Но разве в антрактах поговоришь?
Ленину не давали ни минуты покоя. Он ждал, когда в зале погаснет свет, и потом только входил в ложу. Но все равно его встречали аплодисментами.
В антрактах Камо молчаливо сопровождал Ленина, и о своем письме не мог и заикнуться. Ленин тут же, на ходу, решал вопросы, с которыми к нему обращались. Отдавал краткие указания, писал записки на листках, из блокнота или делал в нем пометки.
Пьеса кончилась. В стране Нордландии, под которой подразумевалась революционная Германия в ноябре 1918 года, сталкиваются две силы: с одной стороны армия канцлера фон Трауэ, с другой — рабочий класс с «войском» слесаря Макса Штарка. Победа Штарка символизирует победу рабочего класса, пролетарской революции, чем и заканчивается пьеса. Вот идет последняя сцена: побежденный слепой канцлер признает падение мира, в котором он жил, и тут раздается музыка и пение «Интернационала». Канцлер вполголоса произносит последние слова: «Новый мир рождается, Лара. Это несомненно. Новый мир рождается в муках. Это они идут сюда. Я готов пожелать им побед. Ведь назад не вернешься! Но я ненавижу их! Мыслью стараюсь вникнуть, порою понимаю, как мы приготовили их. Порою мне кажется даже, что они победят. Но вся природа моя против них». Канцлер и Лара удаляются, и хор поет:
Скоро ждет нас победа!
Старый мир, догорай!
В пожарах родится
Земной счастливый рай!
Последние аккорды песни потонули в одобрительных возгласах зрителей. Зал рукоплескал то артистам, то, обернувшись к ложе, Ленину, Луначарскому, Камо.
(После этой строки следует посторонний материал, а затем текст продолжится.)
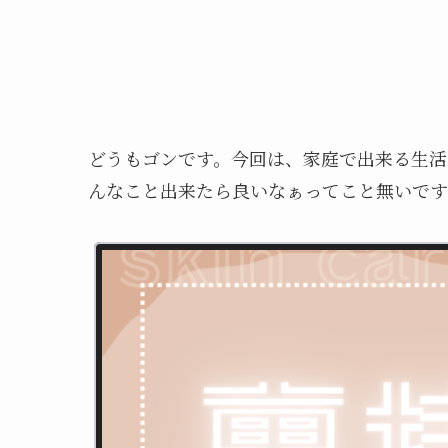
どうもゴンです。今回は、家庭で出来る生活
んなこと出来たら良いなぁってこと無いです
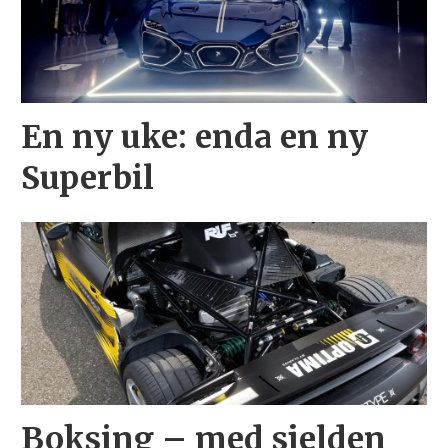
En ny uke: enda en ny
Superbil
Boksing – med sjelden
Майская ночь обволакивала Москву. Автомобиль остановился у ворот Кремля.
— Поднимемся ко мне, товарищ Петров. Сейчас самое подходящее время поговорить о твоем письме. Нам никто не помешает.
Поднялись в кабинет Ильича, чтобы просидеть там до поздней ночи. Ленин отговаривал его от плана поимки заклятого врага советской власти Бориса Савинкова, которого, как настаивал. Камо, он должен живьем, в мешке, доставить в Москву. «Хватит пороть горячку, дорогой Камо. Сейчас нужна хладнокровная и расчетливая дипломатия, поэтому тебе надо перейти работать в Совнарком, а в скором времени представится случай отправить тебя за границу. Видимо, пошлем в Персию. Это я обещаю.»
Прошло несколько дней.
Камо опять держал в руках паспорт на чужое имя.
На юге Каспийского моря, в порту Энзели перс-таможенник вертел в руках паспорт белоэмигранта, «изменника» родины, не подозревая, что этот симпатичный молодой человек — Камо.